Activity:
Retype every entry exactly, character for character.

Dataset entries
::::

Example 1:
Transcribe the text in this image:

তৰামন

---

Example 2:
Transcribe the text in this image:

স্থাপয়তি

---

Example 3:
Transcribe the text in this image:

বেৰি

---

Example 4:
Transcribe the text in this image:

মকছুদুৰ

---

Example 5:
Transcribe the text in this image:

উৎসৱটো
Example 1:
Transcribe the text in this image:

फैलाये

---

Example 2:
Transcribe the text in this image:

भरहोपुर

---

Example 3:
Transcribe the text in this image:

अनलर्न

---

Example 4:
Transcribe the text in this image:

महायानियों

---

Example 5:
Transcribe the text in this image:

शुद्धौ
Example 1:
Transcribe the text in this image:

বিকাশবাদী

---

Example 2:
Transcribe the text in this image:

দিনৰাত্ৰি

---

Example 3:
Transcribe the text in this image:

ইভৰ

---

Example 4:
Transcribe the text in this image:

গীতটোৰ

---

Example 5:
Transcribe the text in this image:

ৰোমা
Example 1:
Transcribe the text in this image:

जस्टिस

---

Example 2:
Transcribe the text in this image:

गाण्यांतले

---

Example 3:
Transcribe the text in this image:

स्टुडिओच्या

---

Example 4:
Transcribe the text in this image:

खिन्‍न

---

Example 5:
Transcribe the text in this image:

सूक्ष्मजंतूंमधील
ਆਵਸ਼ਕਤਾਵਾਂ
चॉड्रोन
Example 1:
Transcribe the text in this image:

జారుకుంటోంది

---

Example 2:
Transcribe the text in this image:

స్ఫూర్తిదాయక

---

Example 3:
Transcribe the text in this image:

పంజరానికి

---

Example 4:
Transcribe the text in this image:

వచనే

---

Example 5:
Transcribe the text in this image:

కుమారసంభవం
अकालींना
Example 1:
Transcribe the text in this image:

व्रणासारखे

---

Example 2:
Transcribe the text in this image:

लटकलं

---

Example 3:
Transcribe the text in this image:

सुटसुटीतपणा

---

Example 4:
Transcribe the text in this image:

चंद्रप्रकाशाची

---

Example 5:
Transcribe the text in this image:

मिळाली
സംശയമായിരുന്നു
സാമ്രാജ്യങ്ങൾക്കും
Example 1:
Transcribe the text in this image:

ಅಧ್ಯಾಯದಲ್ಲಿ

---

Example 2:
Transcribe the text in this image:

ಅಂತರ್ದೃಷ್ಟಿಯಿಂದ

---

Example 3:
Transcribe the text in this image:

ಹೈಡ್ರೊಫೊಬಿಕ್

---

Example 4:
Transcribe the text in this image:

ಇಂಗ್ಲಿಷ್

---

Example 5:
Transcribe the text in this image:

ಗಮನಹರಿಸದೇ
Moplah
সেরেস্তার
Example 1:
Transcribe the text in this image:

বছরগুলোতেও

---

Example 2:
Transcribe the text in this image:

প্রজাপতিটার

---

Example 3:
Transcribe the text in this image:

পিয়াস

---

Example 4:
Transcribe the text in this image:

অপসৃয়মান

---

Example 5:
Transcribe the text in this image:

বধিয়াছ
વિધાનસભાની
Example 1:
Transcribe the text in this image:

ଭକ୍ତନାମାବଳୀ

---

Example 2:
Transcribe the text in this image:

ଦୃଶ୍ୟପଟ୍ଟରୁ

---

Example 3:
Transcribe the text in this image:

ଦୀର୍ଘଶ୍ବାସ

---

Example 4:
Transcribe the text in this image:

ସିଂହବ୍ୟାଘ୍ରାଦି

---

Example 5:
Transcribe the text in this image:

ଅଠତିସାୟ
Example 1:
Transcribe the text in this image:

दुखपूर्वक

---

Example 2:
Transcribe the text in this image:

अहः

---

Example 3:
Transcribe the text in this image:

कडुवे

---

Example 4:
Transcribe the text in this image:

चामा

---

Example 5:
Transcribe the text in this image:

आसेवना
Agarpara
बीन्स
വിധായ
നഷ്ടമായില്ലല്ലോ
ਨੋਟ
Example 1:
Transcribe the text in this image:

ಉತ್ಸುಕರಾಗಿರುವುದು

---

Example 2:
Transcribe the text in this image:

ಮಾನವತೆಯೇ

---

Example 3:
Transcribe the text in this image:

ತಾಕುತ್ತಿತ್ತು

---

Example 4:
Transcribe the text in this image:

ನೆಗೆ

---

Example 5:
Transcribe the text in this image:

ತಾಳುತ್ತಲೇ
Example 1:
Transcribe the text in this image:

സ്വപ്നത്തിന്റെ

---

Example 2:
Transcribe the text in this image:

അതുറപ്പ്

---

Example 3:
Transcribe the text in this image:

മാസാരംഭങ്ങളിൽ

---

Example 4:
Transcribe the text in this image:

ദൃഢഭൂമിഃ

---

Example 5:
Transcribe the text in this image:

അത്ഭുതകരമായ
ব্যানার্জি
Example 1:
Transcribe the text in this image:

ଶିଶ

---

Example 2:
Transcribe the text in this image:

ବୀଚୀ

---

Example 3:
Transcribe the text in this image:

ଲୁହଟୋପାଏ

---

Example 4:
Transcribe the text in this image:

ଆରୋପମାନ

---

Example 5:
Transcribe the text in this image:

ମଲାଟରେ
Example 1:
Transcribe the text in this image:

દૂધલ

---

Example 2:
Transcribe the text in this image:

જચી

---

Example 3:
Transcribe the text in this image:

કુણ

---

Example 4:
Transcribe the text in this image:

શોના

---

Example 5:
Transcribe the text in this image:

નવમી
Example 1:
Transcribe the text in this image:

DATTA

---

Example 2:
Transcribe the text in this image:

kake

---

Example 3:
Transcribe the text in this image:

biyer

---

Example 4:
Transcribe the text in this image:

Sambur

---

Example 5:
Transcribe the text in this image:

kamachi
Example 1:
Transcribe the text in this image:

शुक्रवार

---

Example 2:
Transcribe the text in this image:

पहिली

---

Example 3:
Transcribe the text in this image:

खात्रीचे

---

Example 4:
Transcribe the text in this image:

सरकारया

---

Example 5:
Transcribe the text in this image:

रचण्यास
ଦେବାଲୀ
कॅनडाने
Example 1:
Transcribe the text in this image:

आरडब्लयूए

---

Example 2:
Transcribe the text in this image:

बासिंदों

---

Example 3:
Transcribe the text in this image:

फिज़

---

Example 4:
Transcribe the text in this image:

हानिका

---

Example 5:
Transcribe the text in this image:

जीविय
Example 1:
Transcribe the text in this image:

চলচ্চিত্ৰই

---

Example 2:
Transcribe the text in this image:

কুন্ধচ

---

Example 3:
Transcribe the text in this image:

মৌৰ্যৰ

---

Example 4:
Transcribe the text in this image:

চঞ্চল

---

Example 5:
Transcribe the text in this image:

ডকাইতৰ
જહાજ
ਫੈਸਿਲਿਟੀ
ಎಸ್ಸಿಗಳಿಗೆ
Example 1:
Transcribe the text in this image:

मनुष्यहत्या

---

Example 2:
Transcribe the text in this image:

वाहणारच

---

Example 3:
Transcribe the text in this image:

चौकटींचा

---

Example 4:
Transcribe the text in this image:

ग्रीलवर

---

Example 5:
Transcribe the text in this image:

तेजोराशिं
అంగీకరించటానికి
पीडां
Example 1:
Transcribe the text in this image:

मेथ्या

::::

Problem solution:
Example 1:
Transcribe the text in this image:

তৰামন

---

Example 2:
Transcribe the text in this image:

স্থাপয়তি

---

Example 3:
Transcribe the text in this image:

বেৰি

---

Example 4:
Transcribe the text in this image:

মকছুদুৰ

---

Example 5:
Transcribe the text in this image:

উৎসৱটো
Example 1:
Transcribe the text in this image:

फैलाये

---

Example 2:
Transcribe the text in this image:

भरहोपुर

---

Example 3:
Transcribe the text in this image:

अनलर्न

---

Example 4:
Transcribe the text in this image:

महायानियों

---

Example 5:
Transcribe the text in this image:

शुद्धौ
Example 1:
Transcribe the text in this image:

বিকাশবাদী

---

Example 2:
Transcribe the text in this image:

দিনৰাত্ৰি

---

Example 3:
Transcribe the text in this image:

ইভৰ

---

Example 4:
Transcribe the text in this image:

গীতটোৰ

---

Example 5:
Transcribe the text in this image:

ৰোমা
Example 1:
Transcribe the text in this image:

जस्टिस

---

Example 2:
Transcribe the text in this image:

गाण्यांतले

---

Example 3:
Transcribe the text in this image:

स्टुडिओच्या

---

Example 4:
Transcribe the text in this image:

खिन्‍न

---

Example 5:
Transcribe the text in this image:

सूक्ष्मजंतूंमधील
ਆਵਸ਼ਕਤਾਵਾਂ
चॉड्रोन
Example 1:
Transcribe the text in this image:

జారుకుంటోంది

---

Example 2:
Transcribe the text in this image:

స్ఫూర్తిదాయక

---

Example 3:
Transcribe the text in this image:

పంజరానికి

---

Example 4:
Transcribe the text in this image:

వచనే

---

Example 5:
Transcribe the text in this image:

కుమారసంభవం
अकालींना
Example 1:
Transcribe the text in this image:

व्रणासारखे

---

Example 2:
Transcribe the text in this image:

लटकलं

---

Example 3:
Transcribe the text in this image:

सुटसुटीतपणा

---

Example 4:
Transcribe the text in this image:

चंद्रप्रकाशाची

---

Example 5:
Transcribe the text in this image:

मिळाली
സംശയമായിരുന്നു
സാമ്രാജ്യങ്ങൾക്കും
Example 1:
Transcribe the text in this image:

ಅಧ್ಯಾಯದಲ್ಲಿ

---

Example 2:
Transcribe the text in this image:

ಅಂತರ್ದೃಷ್ಟಿಯಿಂದ

---

Example 3:
Transcribe the text in this image:

ಹೈಡ್ರೊಫೊಬಿಕ್

---

Example 4:
Transcribe the text in this image:

ಇಂಗ್ಲಿಷ್

---

Example 5:
Transcribe the text in this image:

ಗಮನಹರಿಸದೇ
Moplah
সেরেস্তার
Example 1:
Transcribe the text in this image:

বছরগুলোতেও

---

Example 2:
Transcribe the text in this image:

প্রজাপতিটার

---

Example 3:
Transcribe the text in this image:

পিয়াস

---

Example 4:
Transcribe the text in this image:

অপসৃয়মান

---

Example 5:
Transcribe the text in this image:

বধিয়াছ
વિધાનસભાની
Example 1:
Transcribe the text in this image:

ଭକ୍ତନାମାବଳୀ

---

Example 2:
Transcribe the text in this image:

ଦୃଶ୍ୟପଟ୍ଟରୁ

---

Example 3:
Transcribe the text in this image:

ଦୀର୍ଘଶ୍ବାସ

---

Example 4:
Transcribe the text in this image:

ସିଂହବ୍ୟାଘ୍ରାଦି

---

Example 5:
Transcribe the text in this image:

ଅଠତିସାୟ
Example 1:
Transcribe the text in this image:

दुखपूर्वक

---

Example 2:
Transcribe the text in this image:

अहः

---

Example 3:
Transcribe the text in this image:

कडुवे

---

Example 4:
Transcribe the text in this image:

चामा

---

Example 5:
Transcribe the text in this image:

आसेवना
Agarpara
बीन्स
വിധായ
നഷ്ടമായില്ലല്ലോ
ਨੋਟ
Example 1:
Transcribe the text in this image:

ಉತ್ಸುಕರಾಗಿರುವುದು

---

Example 2:
Transcribe the text in this image:

ಮಾನವತೆಯೇ

---

Example 3:
Transcribe the text in this image:

ತಾಕುತ್ತಿತ್ತು

---

Example 4:
Transcribe the text in this image:

ನೆಗೆ

---

Example 5:
Transcribe the text in this image:

ತಾಳುತ್ತಲೇ
Example 1:
Transcribe the text in this image:

സ്വപ്നത്തിന്റെ

---

Example 2:
Transcribe the text in this image:

അതുറപ്പ്

---

Example 3:
Transcribe the text in this image:

മാസാരംഭങ്ങളിൽ

---

Example 4:
Transcribe the text in this image:

ദൃഢഭൂമിഃ

---

Example 5:
Transcribe the text in this image:

അത്ഭുതകരമായ
ব্যানার্জি
Example 1:
Transcribe the text in this image:

ଶିଶ

---

Example 2:
Transcribe the text in this image:

ବୀଚୀ

---

Example 3:
Transcribe the text in this image:

ଲୁହଟୋପାଏ

---

Example 4:
Transcribe the text in this image:

ଆରୋପମାନ

---

Example 5:
Transcribe the text in this image:

ମଲାଟରେ
Example 1:
Transcribe the text in this image:

દૂધલ

---

Example 2:
Transcribe the text in this image:

જચી

---

Example 3:
Transcribe the text in this image:

કુણ

---

Example 4:
Transcribe the text in this image:

શોના

---

Example 5:
Transcribe the text in this image:

નવમી
Example 1:
Transcribe the text in this image:

DATTA

---

Example 2:
Transcribe the text in this image:

kake

---

Example 3:
Transcribe the text in this image:

biyer

---

Example 4:
Transcribe the text in this image:

Sambur

---

Example 5:
Transcribe the text in this image:

kamachi
Example 1:
Transcribe the text in this image:

शुक्रवार

---

Example 2:
Transcribe the text in this image:

पहिली

---

Example 3:
Transcribe the text in this image:

खात्रीचे

---

Example 4:
Transcribe the text in this image:

सरकारया

---

Example 5:
Transcribe the text in this image:

रचण्यास
ଦେବାଲୀ
कॅनडाने
Example 1:
Transcribe the text in this image:

आरडब्लयूए

---

Example 2:
Transcribe the text in this image:

बासिंदों

---

Example 3:
Transcribe the text in this image:

फिज़

---

Example 4:
Transcribe the text in this image:

हानिका

---

Example 5:
Transcribe the text in this image:

जीविय
Example 1:
Transcribe the text in this image:

চলচ্চিত্ৰই

---

Example 2:
Transcribe the text in this image:

কুন্ধচ

---

Example 3:
Transcribe the text in this image:

মৌৰ্যৰ

---

Example 4:
Transcribe the text in this image:

চঞ্চল

---

Example 5:
Transcribe the text in this image:

ডকাইতৰ
જહાજ
ਫੈਸਿਲਿਟੀ
ಎಸ್ಸಿಗಳಿಗೆ
Example 1:
Transcribe the text in this image:

मनुष्यहत्या

---

Example 2:
Transcribe the text in this image:

वाहणारच

---

Example 3:
Transcribe the text in this image:

चौकटींचा

---

Example 4:
Transcribe the text in this image:

ग्रीलवर

---

Example 5:
Transcribe the text in this image:

तेजोराशिं
అంగీకరించటానికి
पीडां
Example 1:
Transcribe the text in this image:

मेथ्या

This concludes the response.